WorkflowStarted sent to Core (on first tool call)


┌─── Tool call ──────────────────────┐
│ ActivityStarted → Core evaluates │ (repeats for each
│ Tool executes │ tool call)
│ ActivityCompleted → Core receives │
└────────────────────────────────────┘

┌─── LLM inference ─────────────────┐
│ ActivityStarted → Core records │ (repeats for each
│ LLM responds │ LLM call)
│ ActivityCompleted → Core receives │
└────────────────────────────────────┘


agent_end (success or failure captured)


session_end


WorkflowCompleted or WorkflowFailed sent to Core
Gateway stopped, state reset

Identity and session tracking

The plugin accumulates session identity across multiple hooks because different hooks provide different context:

  • session_start provides the sessionId
  • before_tool_call provides the sessionKey
  • Both are needed to register the session with Core

The session is registered with Core on the first governance evaluation (not at session_start).
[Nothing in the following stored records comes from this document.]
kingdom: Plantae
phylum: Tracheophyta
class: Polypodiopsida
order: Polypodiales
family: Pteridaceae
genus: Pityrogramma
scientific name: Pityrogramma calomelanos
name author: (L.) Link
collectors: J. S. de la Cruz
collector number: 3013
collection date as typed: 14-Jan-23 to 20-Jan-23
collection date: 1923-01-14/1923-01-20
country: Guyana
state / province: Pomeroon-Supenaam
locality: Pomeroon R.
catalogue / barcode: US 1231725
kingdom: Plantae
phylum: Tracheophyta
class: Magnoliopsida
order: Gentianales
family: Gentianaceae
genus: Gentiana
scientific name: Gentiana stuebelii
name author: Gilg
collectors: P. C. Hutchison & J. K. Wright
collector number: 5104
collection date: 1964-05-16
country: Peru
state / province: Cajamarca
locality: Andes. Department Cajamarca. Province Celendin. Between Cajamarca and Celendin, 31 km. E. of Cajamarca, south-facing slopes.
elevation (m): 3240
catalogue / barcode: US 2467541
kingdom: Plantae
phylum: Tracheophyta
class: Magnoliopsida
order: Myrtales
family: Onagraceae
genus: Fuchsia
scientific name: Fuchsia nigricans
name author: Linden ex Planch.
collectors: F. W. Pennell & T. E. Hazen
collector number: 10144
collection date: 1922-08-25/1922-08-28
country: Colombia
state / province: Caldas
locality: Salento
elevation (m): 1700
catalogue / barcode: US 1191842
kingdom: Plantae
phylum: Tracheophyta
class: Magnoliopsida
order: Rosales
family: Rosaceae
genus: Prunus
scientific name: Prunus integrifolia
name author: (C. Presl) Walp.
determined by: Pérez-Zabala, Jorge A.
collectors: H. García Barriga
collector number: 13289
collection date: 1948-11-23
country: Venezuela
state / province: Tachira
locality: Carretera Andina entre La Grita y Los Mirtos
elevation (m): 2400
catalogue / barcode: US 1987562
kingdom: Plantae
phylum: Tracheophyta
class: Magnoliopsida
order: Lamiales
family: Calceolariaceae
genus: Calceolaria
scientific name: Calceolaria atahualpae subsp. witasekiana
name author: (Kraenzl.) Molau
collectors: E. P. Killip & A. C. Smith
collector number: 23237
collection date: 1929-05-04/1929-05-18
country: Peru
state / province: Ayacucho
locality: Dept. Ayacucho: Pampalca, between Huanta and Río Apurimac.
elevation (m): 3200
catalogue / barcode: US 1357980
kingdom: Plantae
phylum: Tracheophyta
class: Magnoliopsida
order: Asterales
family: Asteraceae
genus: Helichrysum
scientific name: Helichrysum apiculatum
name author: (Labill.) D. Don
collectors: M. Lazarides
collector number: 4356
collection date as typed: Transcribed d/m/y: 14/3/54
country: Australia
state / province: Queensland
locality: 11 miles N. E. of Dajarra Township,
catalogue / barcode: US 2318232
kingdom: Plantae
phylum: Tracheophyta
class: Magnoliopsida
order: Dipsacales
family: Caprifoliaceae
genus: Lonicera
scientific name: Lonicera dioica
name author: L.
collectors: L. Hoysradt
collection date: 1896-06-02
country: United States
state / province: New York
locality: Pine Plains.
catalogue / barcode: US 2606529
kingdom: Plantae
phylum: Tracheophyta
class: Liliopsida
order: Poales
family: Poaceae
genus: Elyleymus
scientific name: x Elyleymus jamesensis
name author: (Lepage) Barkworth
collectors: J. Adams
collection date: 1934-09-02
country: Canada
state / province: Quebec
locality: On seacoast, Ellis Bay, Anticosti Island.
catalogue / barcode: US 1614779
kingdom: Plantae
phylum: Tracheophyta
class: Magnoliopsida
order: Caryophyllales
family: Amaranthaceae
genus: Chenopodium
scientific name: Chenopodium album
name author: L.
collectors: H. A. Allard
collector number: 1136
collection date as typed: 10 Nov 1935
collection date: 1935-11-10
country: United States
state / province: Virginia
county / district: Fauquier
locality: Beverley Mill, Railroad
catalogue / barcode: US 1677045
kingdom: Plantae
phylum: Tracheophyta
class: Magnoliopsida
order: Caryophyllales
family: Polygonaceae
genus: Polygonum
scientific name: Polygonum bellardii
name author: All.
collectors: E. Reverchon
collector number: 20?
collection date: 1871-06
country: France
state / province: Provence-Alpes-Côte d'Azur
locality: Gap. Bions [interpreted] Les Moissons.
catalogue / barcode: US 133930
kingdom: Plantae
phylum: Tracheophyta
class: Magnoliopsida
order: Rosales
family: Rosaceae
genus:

All subsequent events in the session reference the same workflow_id and run_id.

OTel Span Capture

The plugin captures OpenTelemetry spans during tool execution and LLM inference and attaches them to governance events sent to Core. This gives you visibility into what HTTP requests and filesystem operations occurred during each action.

What is captured

Span typeSourceExamples
HTTP requestsUndici instrumentationAPI calls, web fetches made during tool execution
Filesystem operationsFilesystem instrumentationFile reads, writes, deletes

Spans are mapped to semantic names for clarity:

Raw operationMapped name
fs readFile, fs stat, fs readdirfile.read
fs writeFile, fs rename, fs mkdirfile.write
fs unlink, fs rm, fs rmdirfile.delete
fs open, fs closefile.open

Self-call filtering

HTTP requests to OpenBox Core itself are automatically excluded from span capture. This prevents governance API calls from appearing as tool activity in your telemetry data.

Fail-Open Design

The plugin is designed to fail open. If OpenBox Core is unreachable or returns an error, tools and LLM calls execute normally. This ensures that infrastructure issues with the governance service never block your agent's work.

Specifically:

ScenarioBehavior
Core is unreachable (network error, timeout)Tool executes, error is logged
Core returns an unexpected responseTool executes, error is logged
Core returns no verdictTool executes (defaults to allow)
Core returns allowTool executes
Core returns blockTool is prevented

Only an explicit block verdict from Core prevents execution. Everything else defaults to allowing the action.

The LLM gateway follows the same pattern: if Core is unreachable during guardrails evaluation, the LLM request is forwarded to the provider as-is.